Il y a des moments, des détails de la vie, qui sont capturés par la seule force du désir. En mettant tout cela au féminin, avec une sincérité renversante, Nine Antico réussit son premier long haut la main. Et ce n’est pas seulement dans le sens où elle cherche à cultiver de l’originalité, loin de là. Elle s’attarde sur le quotidien de son héroïne, qui ne cesse d’embrasser tout ce qui la fait vibrer et chanter, en rythme avec des tubes dont les paroles sont intemporelles. Le choix graphique suit cette même logique, de manière à se focaliser sur les traits et les contours des personnages, animés par la passion, la violence et le rejet. Cela rappelle par moments la « Frances Ha » de Baumbach, qui dansait et qui brûlait d’envie de s’orienter dans les études. Ici, la cinéaste met l’accent sur la confusion et l’errance d’une femme, qui cherche autant sa place dans un milieu qui lui donne des ailes que l’amour, au sens large des possibilités.
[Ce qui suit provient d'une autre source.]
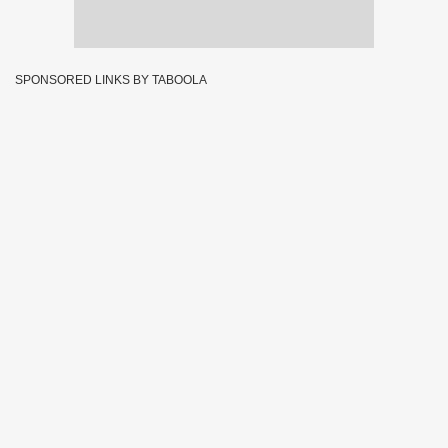
SPONSORED LINKS BY TABOOLA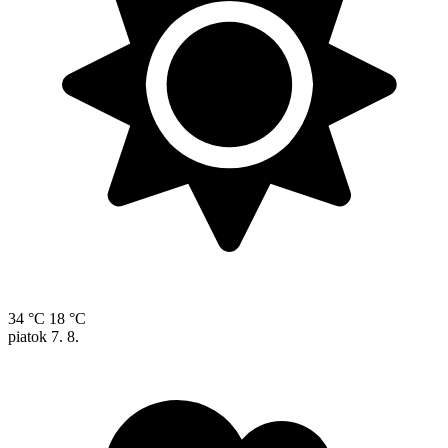
34 °C
18 °C
piatok
7. 8.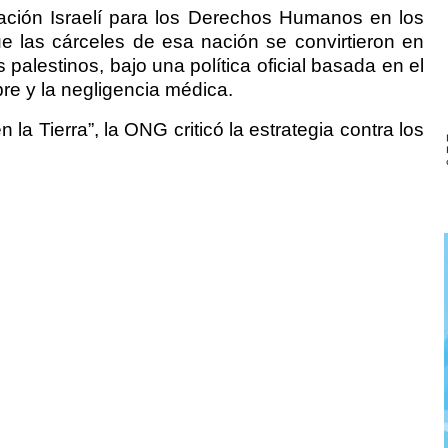
mación Israelí para los Derechos Humanos en los
e las cárceles de esa nación se convirtieron en
 palestinos, bajo una política oficial basada en el
bre y la negligencia médica.
n la Tierra”, la ONG criticó la estrategia contra los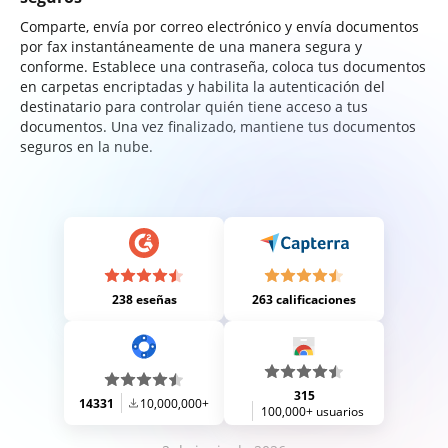
Comparte, envía por correo electrónico y envía documentos
por fax instantáneamente de una manera segura y
conforme. Establece una contraseña, coloca tus documentos
en carpetas encriptadas y habilita la autenticación del
destinatario para controlar quién tiene acceso a tus
documentos. Una vez finalizado, mantiene tus documentos
seguros en la nube.
238 eseñas
263 calificaciones
315
14331
10,000,000+
100,000+ usuarios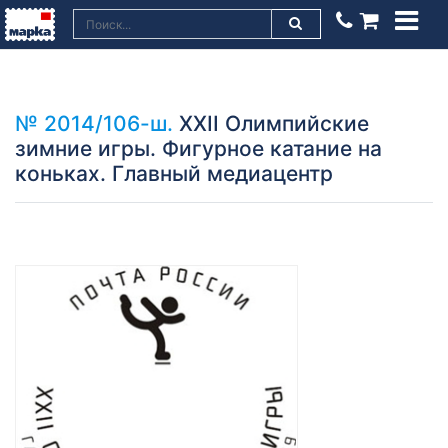
№ 2014/106-ш.
XXII Олимпийские
зимние игры. Фигурное катание на
коньках. Главный медиацентр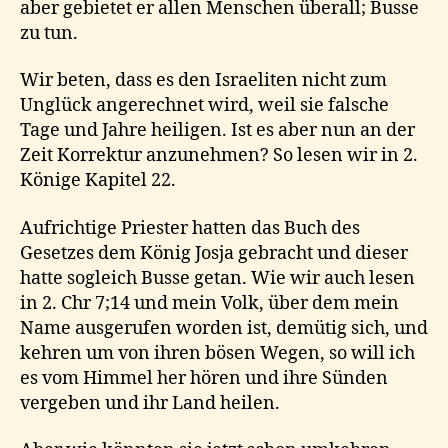
aber gebietet er allen Menschen überall; Busse
zu tun.
Wir beten, dass es den Israeliten nicht zum
Unglück angerechnet wird, weil sie falsche
Tage und Jahre heiligen. Ist es aber nun an der
Zeit Korrektur anzunehmen? So lesen wir in 2.
Könige Kapitel 22.
Aufrichtige Priester hatten das Buch des
Gesetzes dem König Josja gebracht und dieser
hatte sogleich Busse getan. Wie wir auch lesen
in 2. Chr 7;14 und mein Volk, über dem mein
Name ausgerufen worden ist, demütig sich, und
kehren um von ihren bösen Wegen, so will ich
es vom Himmel her hören und ihre Sünden
vergeben und ihr Land heilen.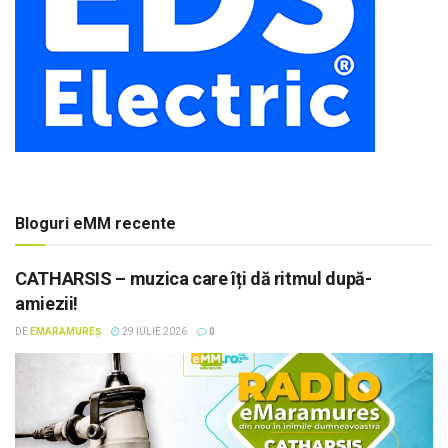
Bloguri eMM recente
CATHARSIS – muzica care îți dă ritmul după-
amiezii!
DE
EMARAMUREȘ
29 IULIE 2026
0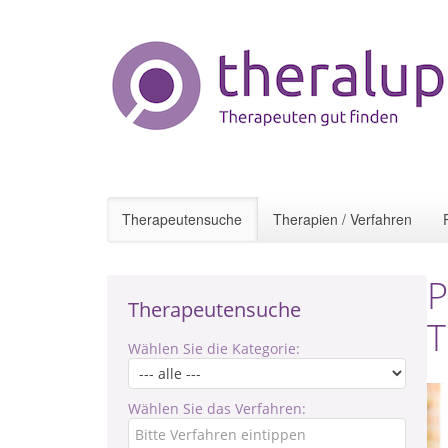
Therapeutensuche
Therapien / Verfahren
P
Therapeutensuche
T
Wählen Sie die Kategorie:
Wählen Sie das Verfahren: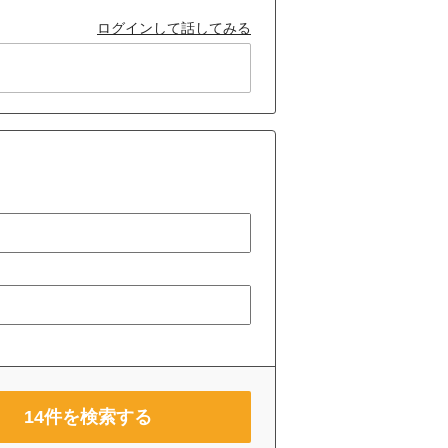
ログインして話してみる
14
件を検索する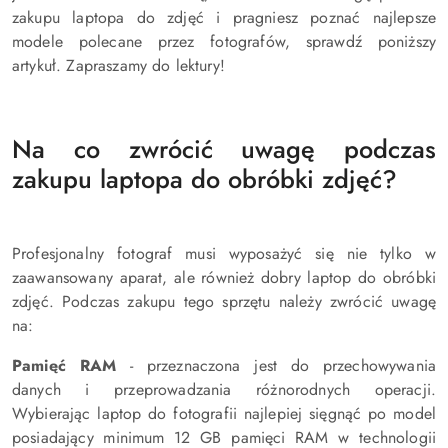
zakupu laptopa do zdjęć i pragniesz poznać najlepsze
modele polecane przez fotografów, sprawdź poniższy
artykuł. Zapraszamy do lektury!
Na co zwrócić uwagę podczas
zakupu laptopa do obróbki zdjęć?
Profesjonalny fotograf musi wyposażyć się nie tylko w
zaawansowany aparat, ale również dobry laptop do obróbki
zdjęć. Podczas zakupu tego sprzętu należy zwrócić uwagę
na:
Pamięć RAM
- przeznaczona jest do przechowywania
danych i przeprowadzania różnorodnych operacji.
Wybierając laptop do fotografii najlepiej sięgnąć po model
posiadający minimum 12 GB pamięci RAM w technologii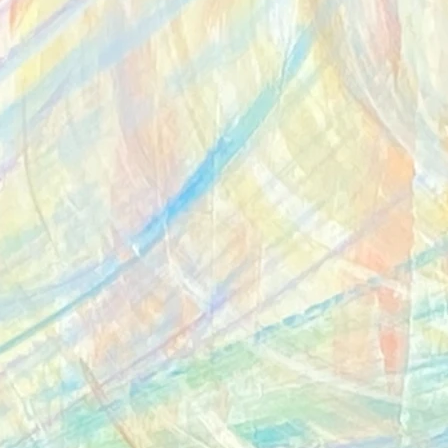
Verringerung der Verwendung von Schmerzmedika
Geburtsdauern und geringeren Kaiserschnittraten 
K., & Kennell, J. H. (2013). A Randomized Controlle
Pain in Labor. Birth, 40(1), 206–207.)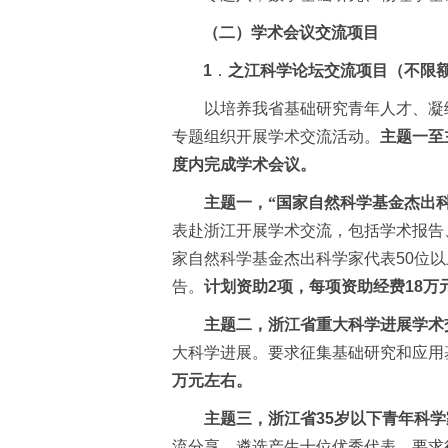
（二）学术会议交流项目
1
．
之江科学论坛交流项目（不限
以培养我省基础研究青年人才、凝
专题组织开展学术交流活动。
主题一至
度内完成学术会议。
主题一，“国家自然科学基金杰出
表赴浙江开展学术交流，包括学术报告
家自然科学基金杰出科学家代表
50
位以
告。
计划资助
2
项，每项资助经费
18
万
主题二，浙江省重大科学进展学术
大科学进展。要求征集基础研究和应用
万元左右。
主题三，浙江省
35
岁以下青年科学
流分享，遴选产生十位优秀代表。要求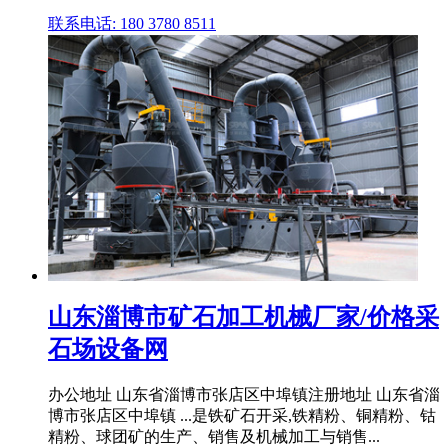
联系电话: 180 3780 8511
山东淄博市矿石加工机械厂家/价格采
石场设备网
办公地址 山东省淄博市张店区中埠镇注册地址 山东省淄
博市张店区中埠镇 ...是铁矿石开采,铁精粉、铜精粉、钴
精粉、球团矿的生产、销售及机械加工与销售...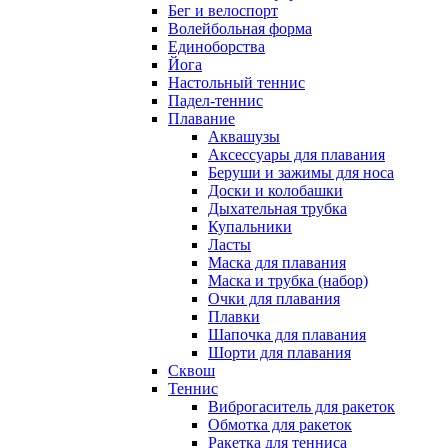
Бег и велоспорт
Волейбольная форма
Единоборства
Йога
Настольный теннис
Падел-теннис
Плавание
Аквашузы
Аксессуары для плавания
Беруши и зажимы для носа
Доски и колобашки
Дыхательная трубка
Купальники
Ласты
Маска для плавания
Маска и трубка (набор)
Очки для плавания
Плавки
Шапочка для плавания
Шорти для плавания
Сквош
Теннис
Виброгаситель для ракеток
Обмотка для ракеток
Ракетка для тенниса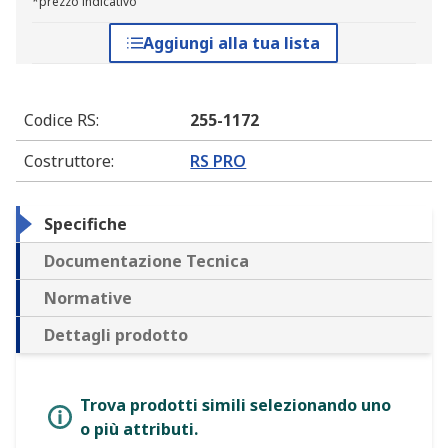
*prezzo indicativo
Aggiungi alla tua lista
Codice RS
:
255-1172
Costruttore
:
RS PRO
Specifiche
Documentazione Tecnica
Normative
Dettagli prodotto
Trova prodotti simili selezionando uno
o più attributi.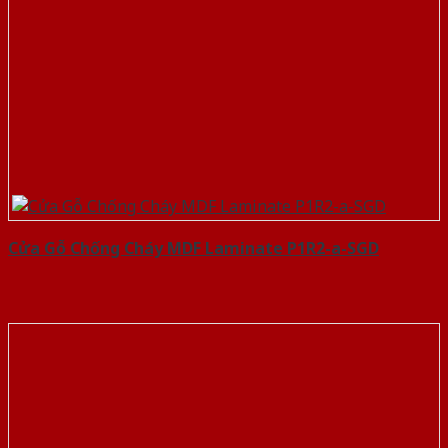
Cửa Gỗ Chống Cháy MDF Laminate P1R2-a-SGD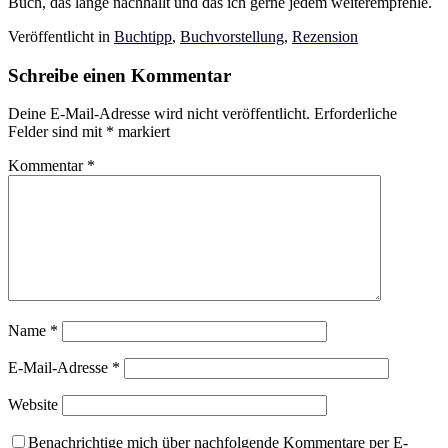
Buch, das lange nachhallt und das ich gerne jedem weiterempfehle.
Veröffentlicht in
Buchtipp
,
Buchvorstellung
,
Rezension
Schreibe einen Kommentar
Deine E-Mail-Adresse wird nicht veröffentlicht.
Erforderliche
Felder sind mit
*
markiert
Kommentar
*
Name
*
E-Mail-Adresse
*
Website
Benachrichtige mich über nachfolgende Kommentare per E-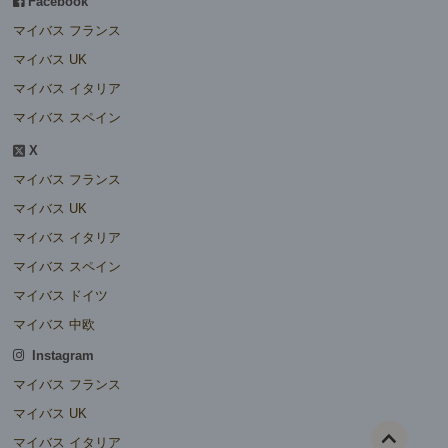
Facebook
マイバス フランス
マイバス UK
マイバス イタリア
マイバス スペイン
X
マイバス フランス
マイバス UK
マイバス イタリア
マイバス スペイン
マイバス ドイツ
マイバス 中欧
Instagram
マイバス フランス
マイバス UK
マイバス イタリア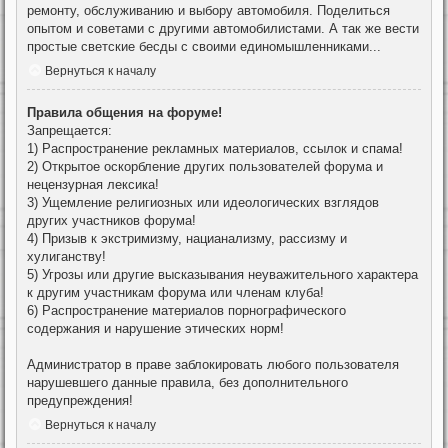
ремонту, обслуживанию и выбору автомобиля. Поделиться
опытом и советами с другими автомобилистами. А так же вести
простые светские бесды с своими единомышленниками...
Вернуться к началу
Правила общения на форуме!
Запрещается:
1) Распространение рекламных материалов, ссылок и спама!
2) Открытое оскорбление других пользователей форума и
нецензурная лексика!
3) Ущемление религиозных или идеологических взглядов
других участников форума!
4) Призыв к экстримизму, нацианализму, рассизму и
хулиганству!
5) Угрозы или другие высказывания неуважительного характера
к другим участникам форума или членам клуба!
6) Распространение материалов порнографического
содержания и нарушение этических норм!
Администратор в праве заблокировать любого пользователя
нарушевшего данные правила, без дополнительного
предупреждения!
Вернуться к началу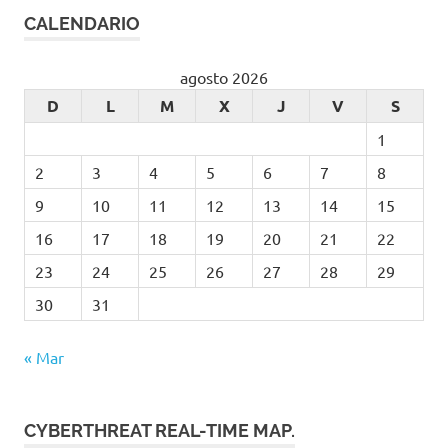
CALENDARIO
agosto 2026
D
L
M
X
J
V
S
1
2
3
4
5
6
7
8
9
10
11
12
13
14
15
16
17
18
19
20
21
22
23
24
25
26
27
28
29
30
31
« Mar
CYBERTHREAT REAL-TIME MAP.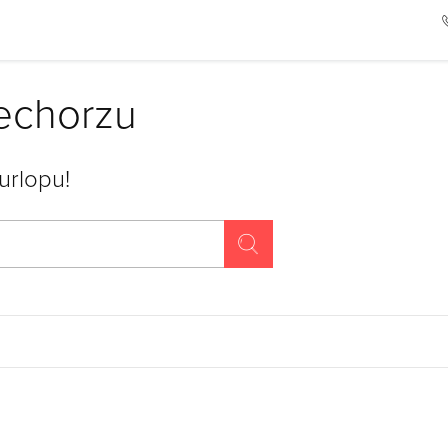
iechorzu
urlopu!
Szukaj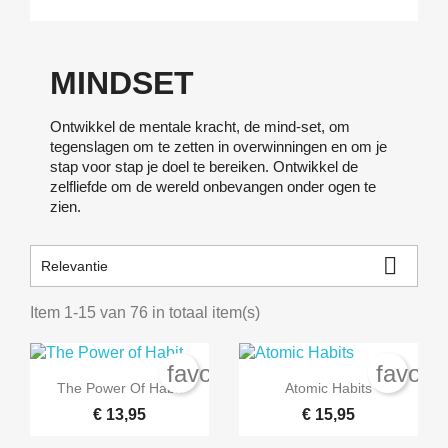
MINDSET
Ontwikkel de mentale kracht, de mind-set, om
tegenslagen om te zetten in overwinningen en om je
stap voor stap je doel te bereiken. Ontwikkel de
zelfliefde om de wereld onbevangen onder ogen te
zien.

Relevantie
Item 1-15 van 76 in totaal item(s)
favorite_border
favori


Snel bekijken
Snel bekijken
The Power Of Habit
Atomic Habits
€ 13,95
€ 15,95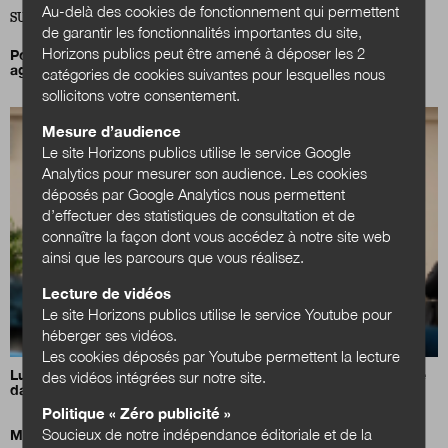
Au-delà des cookies de fonctionnement qui permettent
SUR LA MÊME THÉMATIQUE SANTÉ-SOCIAL
de garantir les fonctionnalités importantes du site,
Horizons publics peut être amené à déposer les 2
Pourquoi et comment prendre soin de la santé mentale des
agents ?
catégories de cookies suivantes pour lesquelles nous
sollicitons votre consentement.
Mesure d’audience
Le site Horizons publics utilise le service Google
Analytics pour mesurer son audience. Les cookies
déposés par Google Analytics nous permettent
d’effectuer des statistiques de consultation et de
connaître la façon dont vous accédez à notre site web
ainsi que les parcours que vous réalisez.
Lecture de vidéos
Le site Horizons publics utilise le service Youtube pour
héberger ses vidéos.
Les cookies déposés par Youtube permettent la lecture
Luc Carvounas appelle à inscrire l’action sociale de proximité
des vidéos intégrées sur notre site.
dans la durée
Politique « Zéro publicité »
Soucieux de notre indépendance éditoriale et de la
Mission santé ! L’exemple néerlandais de Health~Holland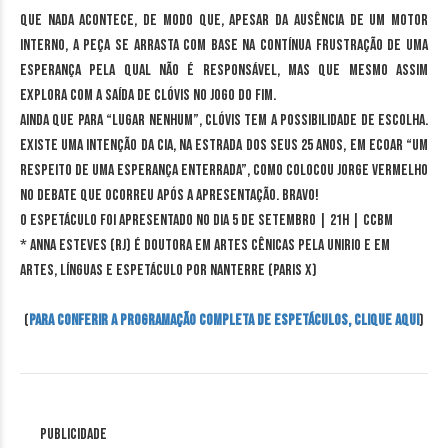
que nada acontece, de modo que, apesar da ausência de um motor
interno, a peça se arrasta com base na contínua frustração de uma
esperança pela qual não é responsável, mas que mesmo assim
explora com a saída de Clóvis no Jogo do Fim.
Ainda que para “lugar nenhum”, Clóvis tem a possibilidade de escolha.
Existe uma intenção da Cia, na estrada dos seus 25 anos, em ecoar “um
respeito de uma esperança enterrada”, como colocou Jorge Vermelho
no debate que ocorreu após a apresentação. Bravo!
O espetáculo foi apresentado no dia
5 de setembro | 21h | CCBM
* Anna Esteves (RJ) é doutora em Artes Cênicas pela UNIRIO e em
Artes, Línguas e Espetáculo por Nanterre (Paris X)
(
Para conferir a programação completa de espetáculos, clique aqui
)
Publicidade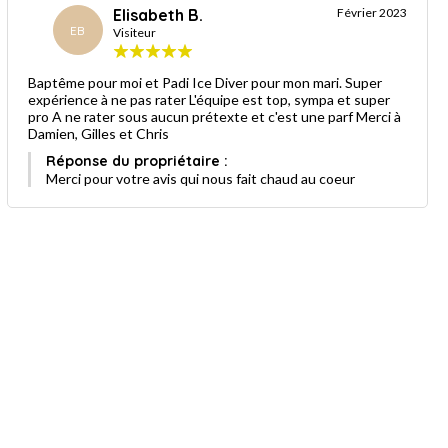
Elisabeth B.
Février 2023
EB
Visiteur
Baptême pour moi et Padi Ice Diver pour mon mari. Super
expérience à ne pas rater L'équipe est top, sympa et super
pro A ne rater sous aucun prétexte et c'est une parf Merci à
Damien, Gilles et Chris
Réponse du propriétaire :
Merci pour votre avis qui nous fait chaud au coeur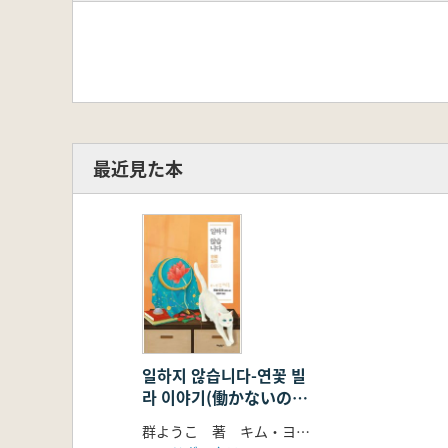
最近見た本
일하지 않습니다-연꽃 빌
라 이야기(働かないの―
れんげ荘物語)群ようこ
群ようこ 著 キム・ヨンジュ 訳
長編小説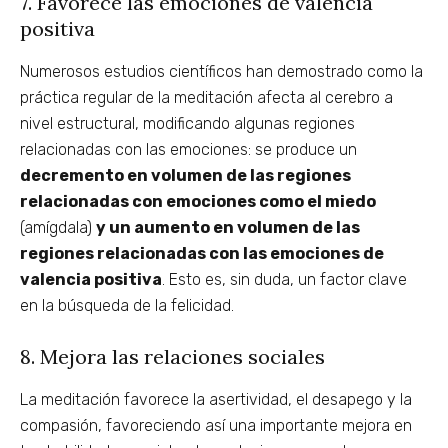
7. Favorece las emociones de valencia
positiva
Numerosos estudios científicos han demostrado como la
práctica regular de la meditación afecta al cerebro a
nivel estructural, modificando algunas regiones
relacionadas con las emociones: se produce un
decremento en volumen de las regiones
relacionadas con emociones como el miedo
(amígdala)
y un aumento en volumen de las
regiones relacionadas con las emociones de
valencia positiva
. Esto es, sin duda, un factor clave
en la búsqueda de la felicidad.
8. Mejora las relaciones sociales
La meditación favorece la asertividad, el desapego y la
compasión, favoreciendo así una importante mejora en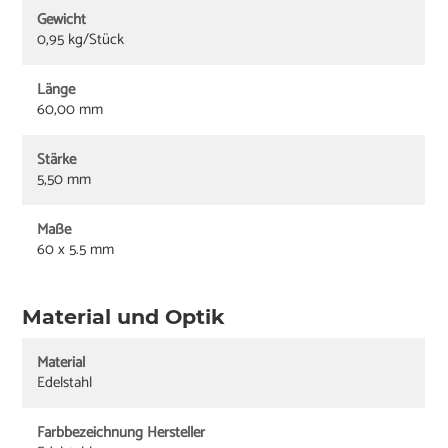
Gewicht
0,95 kg/Stück
Länge
60,00 mm
Stärke
5,50 mm
Maße
60 x 5.5 mm
Material und Optik
Material
Edelstahl
Farbbezeichnung Hersteller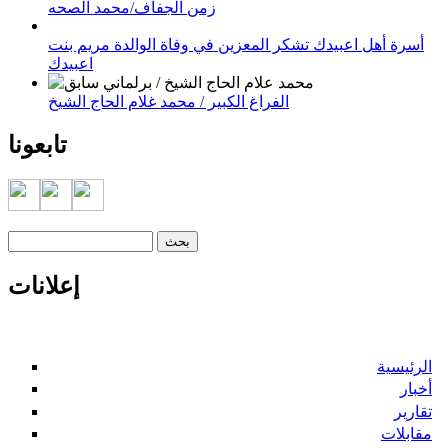
زمن الجفاف/محمد الصحه
أسرة أهل اعبيدك تشكر المعزين في وفاة الوالدة مريم بنت
اعبيدك
الفراغ الكبير / محمد غلام الحاج الشيخ
تابعونا
‏بحث ‏
استمارة البحث
إعلانات
الرئيسية
أخبار
تقارير
مقابلات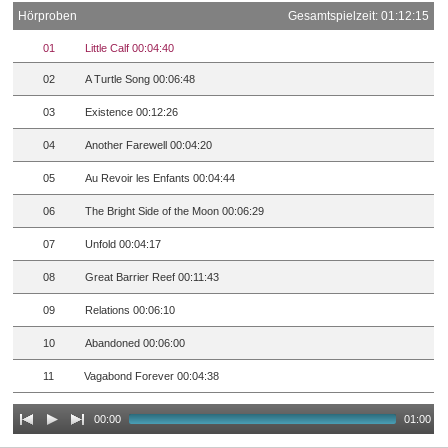
Hörproben
Gesamtspielzeit: 01:12:15
01
Little Calf 00:04:40
02
A Turtle Song 00:06:48
03
Existence 00:12:26
04
Another Farewell 00:04:20
05
Au Revoir les Enfants 00:04:44
06
The Bright Side of the Moon 00:06:29
07
Unfold 00:04:17
08
Great Barrier Reef 00:11:43
09
Relations 00:06:10
10
Abandoned 00:06:00
11
Vagabond Forever 00:04:38
00:00
01:00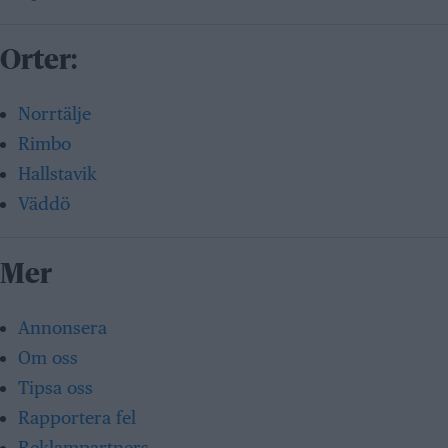
Orter:
Norrtälje
Rimbo
Hallstavik
Väddö
Mer
Annonsera
Om oss
Tipsa oss
Rapportera fel
Reklampartners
Ce n’est pas un hasard si la jeune Sophie (Sara Forestier), tente de se rapprocher des bande-dessinées, ou plutôt romans graphiques. L’autrice-réalisatrice s’empare ainsi de son sujet, avec un vécu à distiller. Quand bien même il ne serait pas possible de tout distinguer, le plus important reste cette approche onirique et ponctuée d’une tendresse particulière envers celles qui savent encore s’abandonner à une exploration sans limites. À côté de son amie Julia (Laetitia Dosch), Sophie dégage une vitalité qui gronde à chaque fois qu’elle entre en collision avec les hommes qu’elle désire. Le coup de foudre est un symbole évidemment trompeur et le choix d’assumer ce gimmick rend l’escapade tragi-comique plus saisissant. On ne manque pas d’humour, qui s’inspire librement de planches ou de cases, gratté avec une bonne volonté. Cela se voit davantage lorsque la réalisatrice s’amuse à mettre en scène les débordements mentaux de son héroïne.
La projection dans ses illustrations la renvoie souvent à cette réalité, crue et blessante. Que ce soit au moment de s’épanouir ou de passer à l’acte, un petit grain de sable fait pencher la balance en défaveur d’une Sophie, envoûtée par l’ambiance. Son irruption n’est jamais maladroite et offre ainsi une galerie de personnages masculins très décalés, voire ténébreux. En réalité, on préfère leur céder un peu de nuances afin d’en laisser à celle qui gravite autour de ces représentations torturées. Le premier degré de lecture est donc souvent la bonne auprès de ces hommes, mal dans leur peau, mâles dans leur instinct. Une toile se déchire alors, chez Sophie et chez le spectateur qui appréciera se reconnaître dans les situations cocasses, gênantes et décomplexées. Par ailleurs, le rapport avec le corps de la femme suggère une forme de respect et d’harmonie qu’il convient d’entretenir et l’œuvre en parle suffisamment bien pour que l’on en retienne les vertus.
Comme un cycle à quatre saisons qui défile en l’espace d’une journée, « Playlist » s’enroule et s’articule dans une fabuleuse pellicule de réflexion. C’est une ode à la liberté qui se dessine et qui révèle une fois de plus que la vie en rose n’est rien de plus qu’une nuance de gris. On prend toutefois plaisir à accompagner la descente de Sophie, qui n’a pas encore passé l’âge d’apprendre et de réussir. Il s’agit d’un encouragement qui résonne, telle la voix cafardeuse du narrateur, Bertrand Belin, ou encore des paroles de Daniel Johnston, qui insistera maintes fois qu’un « True Love Will Find You In The End ».